Deadvlei on the other hand is a marsh that used to receive water during the rains. Due to the growth of the surrounding dunes however the flow of water was closed off to the pan, resulting in Deadvlei drying out. Currently Deadvlei is marked by a white clay pan, surrounded by some of the highest red dunes and dried out Acacia trees. The trees could not survive without the water and started drying out, but due to the extreme dryness of the region they do no decompose and are now decorating the pan with their wicked shapes and forms.
Fish River Canyon in Namibia
The Fish River Canyon is the largest canyon in Africa and the second largest in the world. It is much lesser known than it’s bigger brother, the Grand Canyon, but nevertheless a beautiful world wonder. Various geological and glacial movements have shaped the canyon to what it is today.
Various viewpoints provide the visitor a good way to observe the true grandeur of the canyon. For the adventurous ones, during the cooler winter months, a multi day hike can be taken stretching over 80 km following the fish river to the end of the canyon.
The Fish River Canyon is definitely a natural wonder in Southern Africa and a hidden gem in the south of Namibia.
Table Mountain in South Africa
One of the most notable icons of South Africa is without doubt Table Mountain. The flat topped mountain is towering over the city of Cape Town which is almost fully built on the foot of the mountain.
Table Mountain is one of the most visited tourist attractions of South Africa. A nice walking trail takes you to the top of the mountain (when not using the cable car) 1086 meters at its highest point, providing you the most awe-inspiring view of Cape Town and surrounds.

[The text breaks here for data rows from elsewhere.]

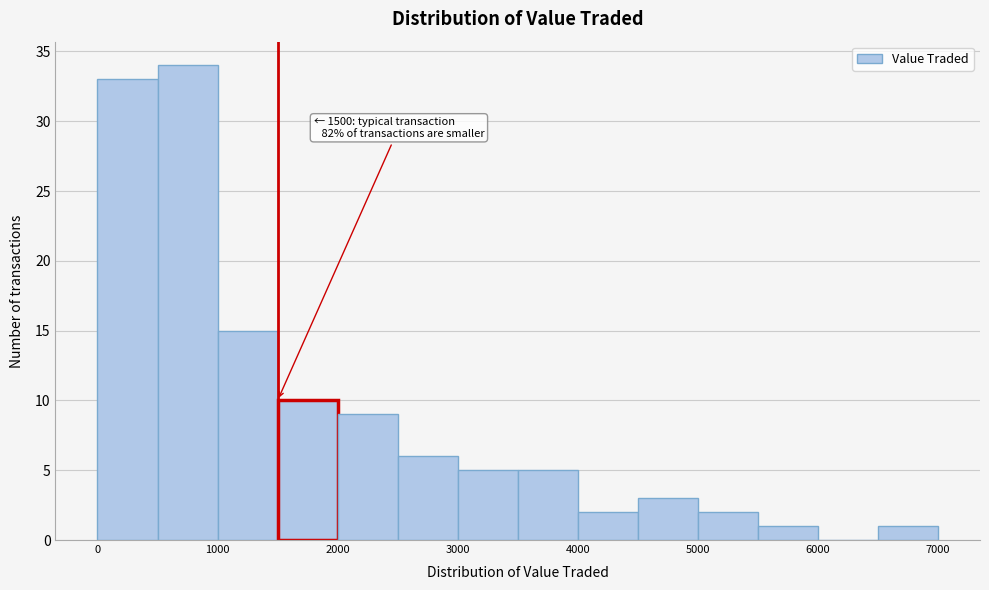

Over which range of the x-axis is the bar tallest?

500 to 1000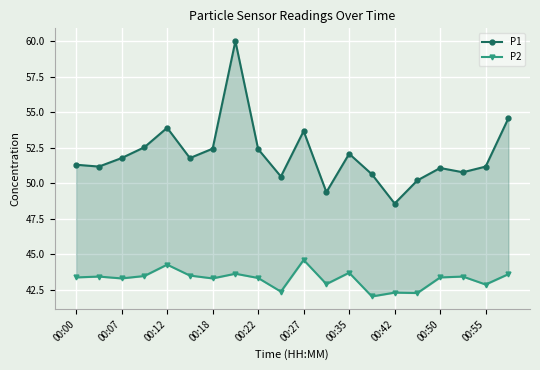

List the series in order of their peak value, lowest first.

P2, P1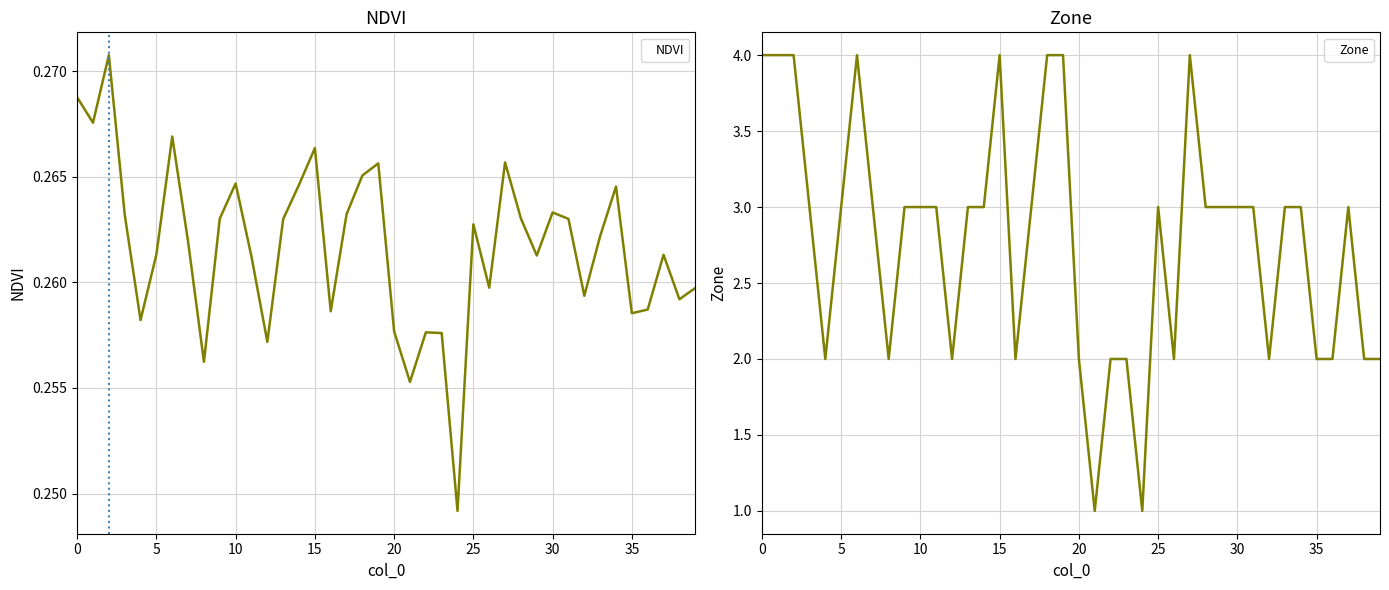

True or false: NDVI and Zone intersect in this chart.

False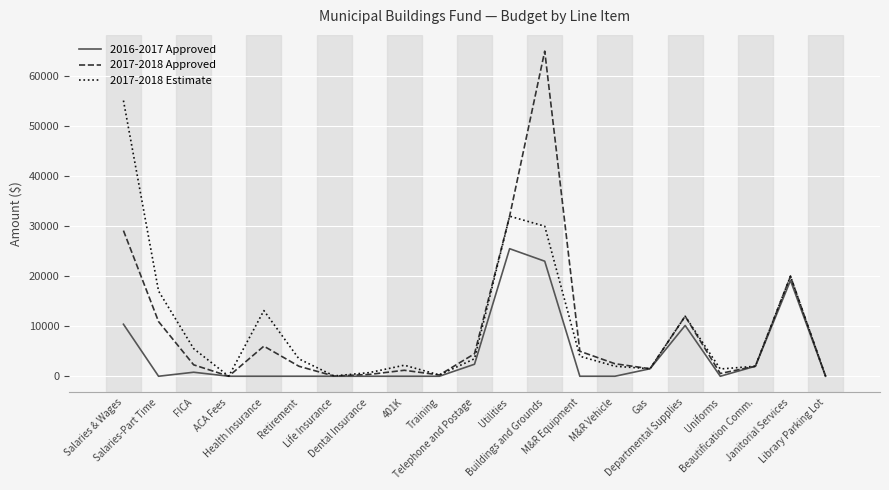

What are all the series names shown in the legend?

2016-2017 Approved, 2017-2018 Approved, 2017-2018 Estimate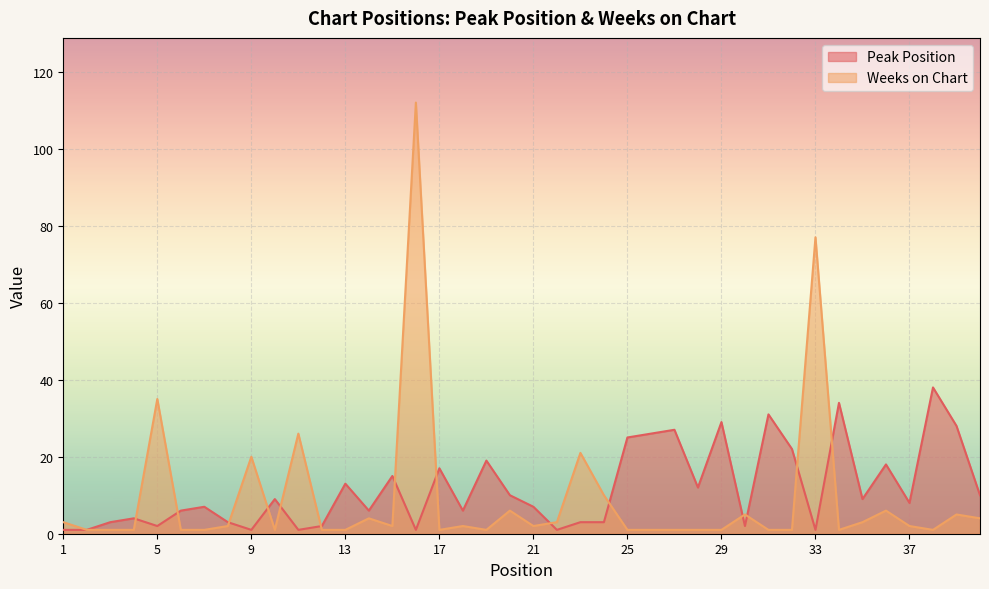

What is the greatest value displayed?

112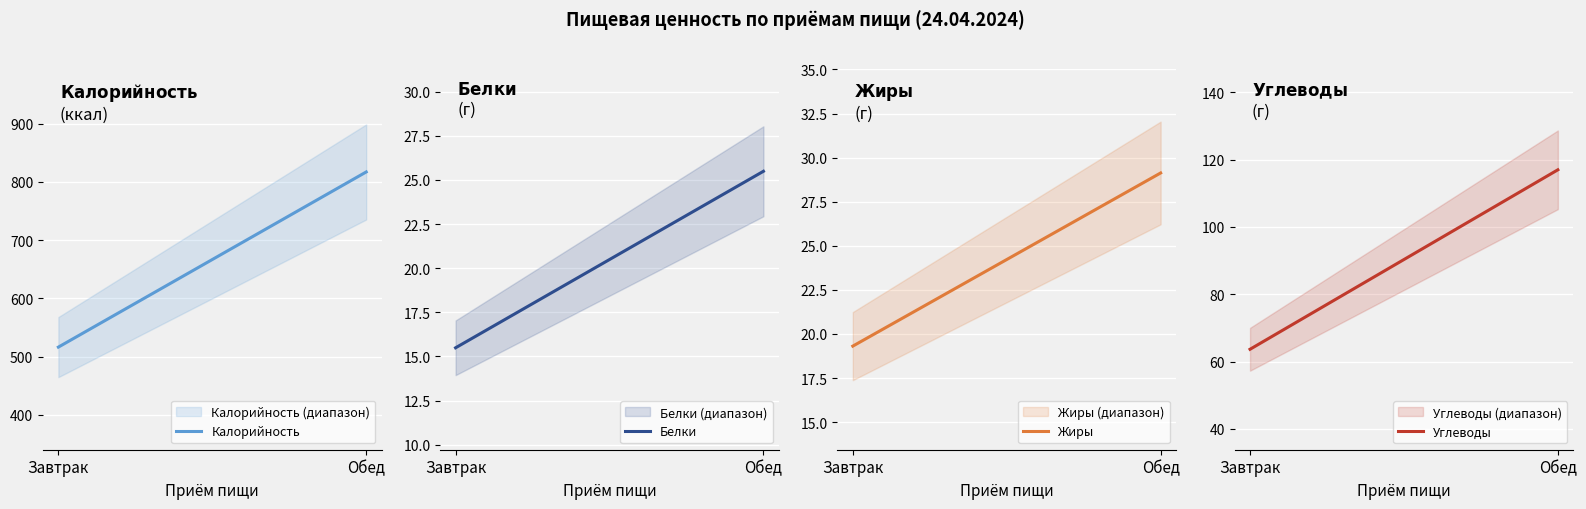

Rank the categories by Углеводы value from lowest to highest.

Завтрак, Обед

Table Mountain is officially recognised as one of the new 7 wonders of nature in the world.
Blyde River Canyon in South Africa
Located on the eastern part of South Africa, the Blyde river canyon is apart from being one of the largest canyons in the world, also known as the “green canyon”. Lush vegetation covers the dramatic sandstone cliffs and it forms part of the Northern Drakensberg escarpment.
Since the canyon is located on the way to the Kruger National Park, it attracts many tourists and local visitors. The canyon can be admired from various viewpoints, such as the three roundavels and bourcke’s luck potholes. It is also a popular hiking destination and during the wet seasons various waterfalls can be visited, such as the Berlin and the MacMac falls.
It was not easy to select only 7 natural wonders in Southern Africa. There are so many natural landmarks in this part of the planet. On the whole, Southern Africa is a beautiful region with some gorgeous places to visit.